Understanding Carpal Tunnel Syndrome

Carpal tunnel syndrome is a condition where the median nerve located in the wrist is compressed that leads to feelings of numbness, muscle weakness and pain. The median nerve passes through a narrow passage way called the carpal tunnel. The median nerve is responsible for hand and finger movement as well as for its sensory perception. Undue pressure put into the nerve can lead to the symptoms associated with carpal tunnel syndrome.

Causes of carpal tunnel syndrome

The main cause of carpal tunnel syndrome is long term pressure placed on the median nerve. The pressure can be brought about by several factors. The most common is the swelling or thickening of the lining and the lubricating layer in the carpal tunnel, taking up space that presses on the median nerve.

Bone spurs can also cause pressure to the median nerve inside the carpal tunnel. Prolonged use of the wrist tendons without any rest can also cause swelling and pressure to build up on the median nerve.

Symptoms of carpal tunnel syndrome

Initial signs of carpal tunnel syndrome include feeling slight aches in the wrist that later on spreads to the hand and the arm. Symptoms may also include numbness in the fingers, especially on the thumb index and middle fingers. The tingling sensation in the hand can usually be felt when holding an object and usually upon waking up.

Pain can also be felt especially from prolonged use of the hands that can radiate from the wrist down to the arms up to the shoulders. Advanced conditions include symptoms of muscle weakness or gradual loss of sensory perception in some fingers.

How carpal tunnel syndrome is diagnosed?

Doctors trying to determine carpal tunnel syndrome usually try to look into the symptoms and signs associated with the condition. One key factor that doctors look into when diagnosing carpal tunnel syndrome include whether the symptoms affect the little finger of the hand. The median nerve does not provide sensory signals to the little finger. Symptoms that might affect it would indicate other conditions.

Doctors may also employ testing the feeling and strength of the hand muscles by tapping, pressing or bending the wrist. Doing so can bring the symptoms in many people. Diagnostic tests for carpal tunnel syndrome include taking an electromyogram to measure the electrical signals in the muscles and a nerve condition study to check if nerve signals are slowed down in the carpal tunnel when an electric chock is passed through it.

How to prevent carpal tunnel syndrome?

Prevention of carpal tunnel syndrome is associated with proper hand use.

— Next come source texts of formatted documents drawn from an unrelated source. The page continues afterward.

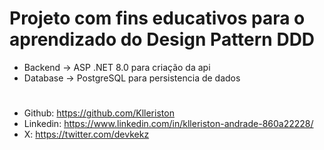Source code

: # Projeto com fins educativos para o aprendizado do Design Pattern DDD 

- Backend -> ASP .NET 8.0 para criação da api
- Database -> PostgreSQL para persistencia de dados

#

- Github: https://github.com/Klleriston
- Linkedin: https://www.linkedin.com/in/klleriston-andrade-860a22228/
- X: https://twitter.com/devkekz
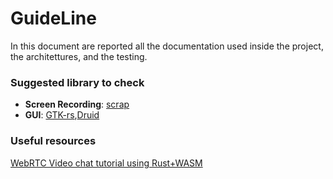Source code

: # GuideLine

In this document are reported all the documentation used inside the project, the architettures, and the testing.

### Suggested library to check

- **Screen Recording**: [scrap](https://github.com/quadrupleslap/scrap)
- **GUI**: [GTK-rs](https://gtk-rs.org),[Druid](https://github.com/linebender/druid)

### Useful resources

[WebRTC Video chat tutorial using Rust+WASM](https://charles-schleich.medium.com/webrtc-video-chat-tutorial-using-rust-wasm-fa340f7aeef9)

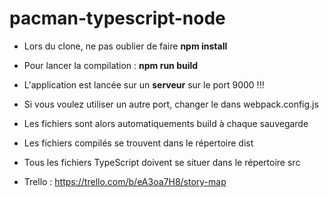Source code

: # pacman-typescript-node

* Lors du clone, ne pas oublier de faire **npm install**
* Pour lancer la compilation : **npm run build**
* L'application est lancée sur un **serveur** sur le port 9000 !!!
* Si vous voulez utiliser un autre port, changer le dans webpack.config.js
* Les fichiers sont alors automatiquements build à chaque sauvegarde
* Les fichiers compilés se trouvent dans le répertoire dist
* Tous les fichiers TypeScript doivent se situer dans le répertoire src

* Trello : https://trello.com/b/eA3oa7H8/story-map
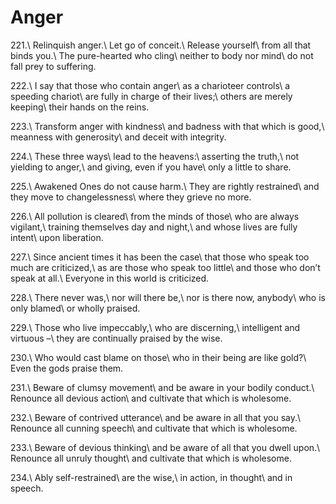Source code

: Anger
=====

221.\\
Relinquish anger.\\
Let go of conceit.\\
Release yourself\\
from all that binds you.\\
The pure-hearted who cling\\
neither to body nor mind\\
do not fall prey to suffering.

222.\\
I say that those who contain anger\\
as a charioteer controls\\
a speeding chariot\\
are fully in charge of their lives;\\
others are merely keeping\\
their hands on the reins.

223.\\
Transform anger with kindness\\
and badness with that which is good,\\
meanness with generosity\\
and deceit with integrity.

224.\\
These three ways\\
lead to the heavens:\\
asserting the truth,\\
not yielding to anger,\\
and giving, even if you have\\
only a little to share.

225.\\
Awakened Ones do not cause harm.\\
They are rightly restrained\\
and they move to changelessness\\
where they grieve no more.

226.\\
All pollution is cleared\\
from the minds of those\\
who are always vigilant,\\
training themselves day and night,\\
and whose lives are fully intent\\
upon liberation.

227.\\
Since ancient times it has been the case\\
that those who speak too much are criticized,\\
as are those who speak too little\\
and those who don’t speak at all.\\
Everyone in this world is criticized.

228.\\
There never was,\\
nor will there be,\\
nor is there now, anybody\\
who is only blamed\\
or wholly praised.

229.\\
Those who live impeccably,\\
who are discerning,\\
intelligent and virtuous –\\
they are continually praised by the wise.

230.\\
Who would cast blame on those\\
who in their being are like gold?\\
Even the gods praise them.

231.\\
Beware of clumsy movement\\
and be aware in your bodily conduct.\\
Renounce all devious action\\
and cultivate that which is wholesome.

232.\\
Beware of contrived utterance\\
and be aware in all that you say.\\
Renounce all cunning speech\\
and cultivate that which is wholesome.

233.\\
Beware of devious thinking\\
and be aware of all that you dwell upon.\\
Renounce all unruly thought\\
and cultivate that which is wholesome.

234.\\
Ably self-restrained\\
are the wise,\\
in action, in thought\\
and in speech.


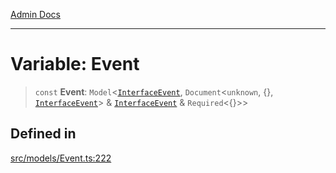 [Admin Docs](/)

***

# Variable: Event

> `const` **Event**: `Model`\<[`InterfaceEvent`](../interfaces/InterfaceEvent.md), `Document`\<`unknown`, \{\}, [`InterfaceEvent`](../interfaces/InterfaceEvent.md)\> & [`InterfaceEvent`](../interfaces/InterfaceEvent.md) & `Required`\<\{\}\>\>

## Defined in

[src/models/Event.ts:222](https://github.com/Suyash878/talawa-api/blob/cfd688207611ba245c99edd8dbaccb2cdbf6a043/src/models/Event.ts#L222)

Proper bending and flexing of hands can help prevent one from having the condition. Giving the hands considerable rest periods especially during prolonged use may also help.

How to treat carpal tunnel syndrome?

Treatment for mild carpal tunnel syndrome include applying cold packs on the wrist and taking longer breaks. Effective treatment for the condition may also include using anti-inflammatory drugs to relieve swelling and pain.